Tuttavia, il movimento #MeToo, nato nel mondo anglo-americano e che vede uomini e donne come antagonisti, si è diffuso anche in Francia. Questo potrebbe essere l’inizio di una parziale distruzione della cultura francese. Il fatto che uomini e donne non si amino più come amici sarebbe estremamente preoccupante.
Per quanto riguarda il calo delle nascite, si tratta di un fenomeno comune ai paesi sviluppati, ma i paesi dell’Asia orientale come Cina, Taiwan, Corea del Sud e Giappone si trovano in una situazione estrema. In Corea del Sud, il tasso di fertilità è dello 0,75. Questa è l’influenza della cultura confuciana: non solo le relazioni uomo-donna sono fragili, ma si dedica troppo tempo alla cura dei genitori. È ironico: rispettare troppo la famiglia significa ucciderla (causando un calo delle nascite).

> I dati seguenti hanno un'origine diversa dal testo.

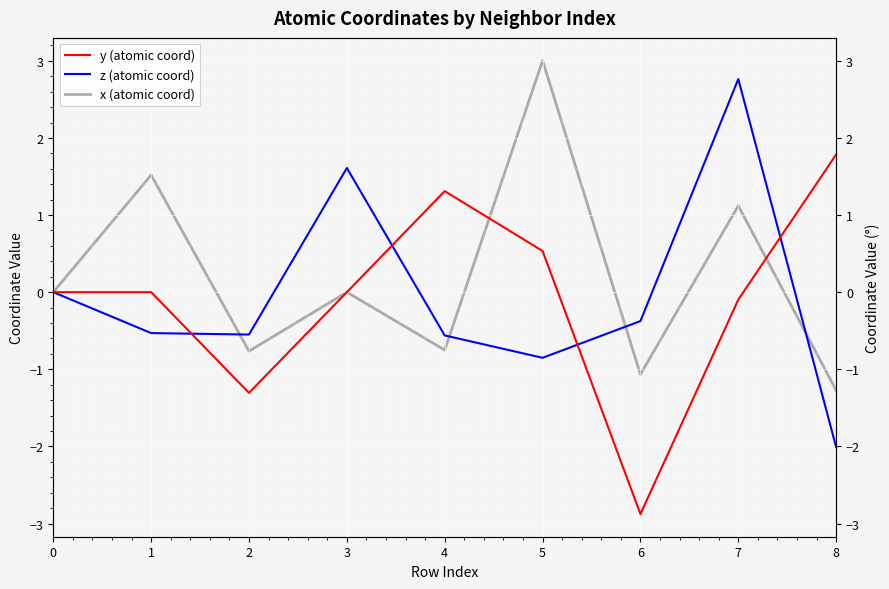

The value of z (atomic coord) at 0 is -2.0. True or false?

False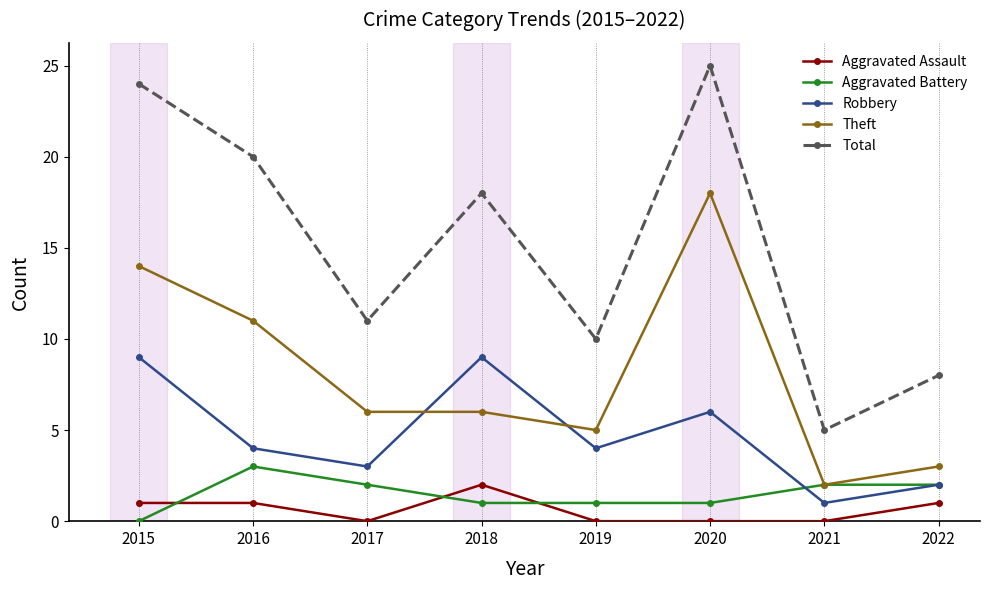

At which category does Aggravated Battery reach its first local peak?

2016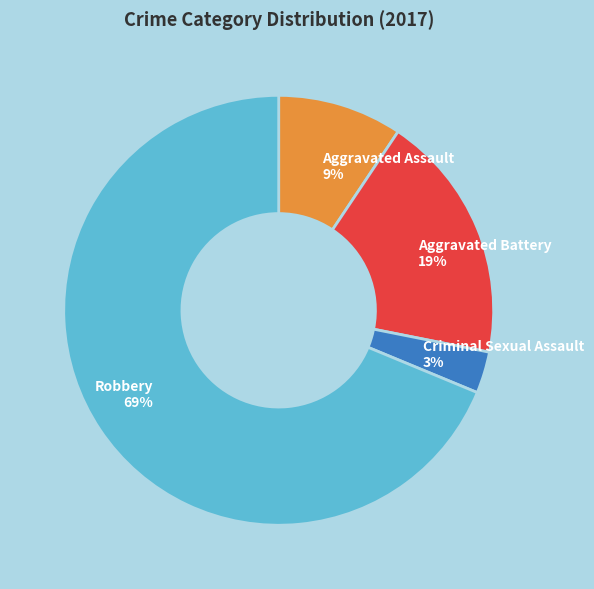

Is Robbery the majority of the pie?

Yes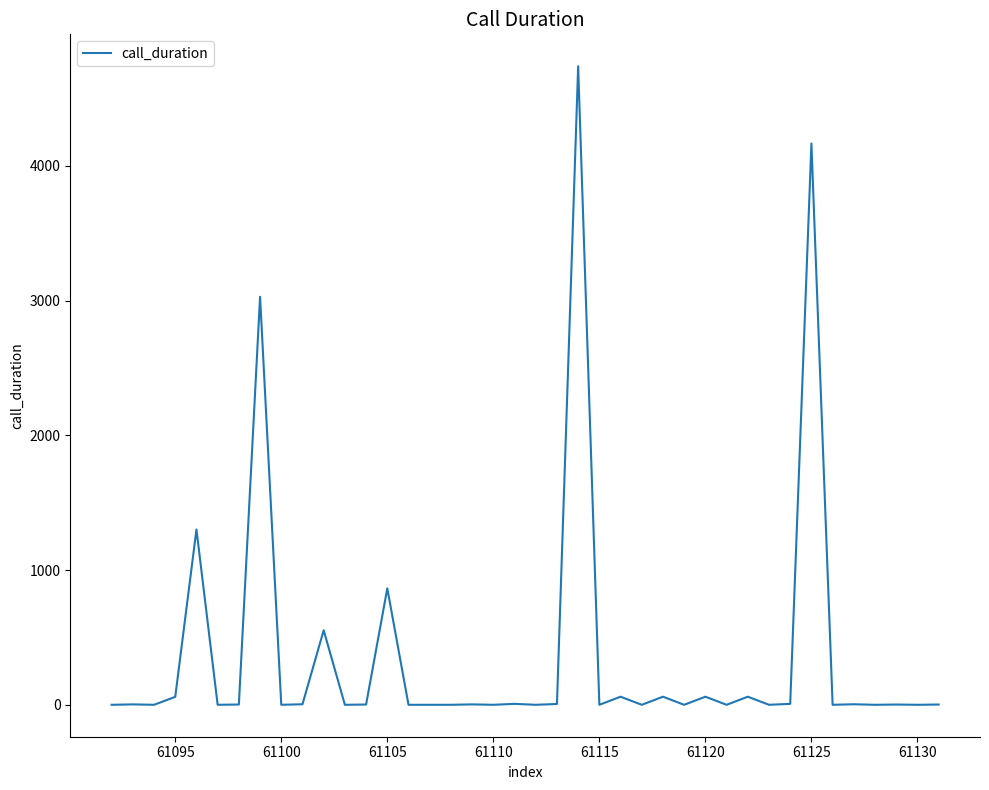

Does the chart have visible grid lines?

No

Miyake: Il mio libro “Come può mia figlia uccidere sua madre?” (titolo provvisorio) analizza il rapporto madre-figlia attraverso diverse opere. In Giappone, i padri sono spesso assenti da casa ed è la madre a prendersi cura dei figli. Con i figli maschi, che sono di sesso opposto, si crea naturalmente una certa distanza, ma con le figlie femmine, che sono dello stesso sesso, le madri impongono tacitamente le proprie idee. Molte figlie ne soffrono. È una caratteristica della famiglia giapponese: il rapporto genitore-figlio, e in particolare quello madre-figlia, è sovraccarico, soprattutto perché il rapporto coniugale è fragile.
Todd: Capisco. Detto questo, anche nelle famiglie francesi il principio è che la madre svolga un ruolo predominante nell’educazione dei figli. Concordo con la tesi di Erich Fromm secondo cui l’errore di Freud fu quello di porre il rapporto padre-figlio al centro dei problemi familiari. Anche il mio problema non era con mio padre, ma con mia madre.
Miyake: Era severa?
Todd: Il problema era più che altro che non mi prestava molta attenzione, il che mi ha certamente dato grande libertà spirituale, ma era severa intellettualmente. Quando ero piccolo, se facevo un errore di lingua, mia madre, che era bilingue, mi diceva in inglese “Errore di categoria” (un termine logico, come dire “il numero è blu”) (ride).
Era una donna eccezionale, sorridente e bellissima. La sua risata era pura luce. Era un intenso mix di gioia e tristezza, generosità e avarizia, modestia e arroganza. Come figlia di Paul Nizan, era molto sicura di sé e mi confidò di essere più intelligente di mio padre (Olivier Todd), un famoso giornalista. Ed era vero!
Miyake: Grazie mille per questa interessante discussione.
Todd: Mi piacerebbe molto leggere i tuoi libri in francese. Sono sicuro che troveranno un pubblico.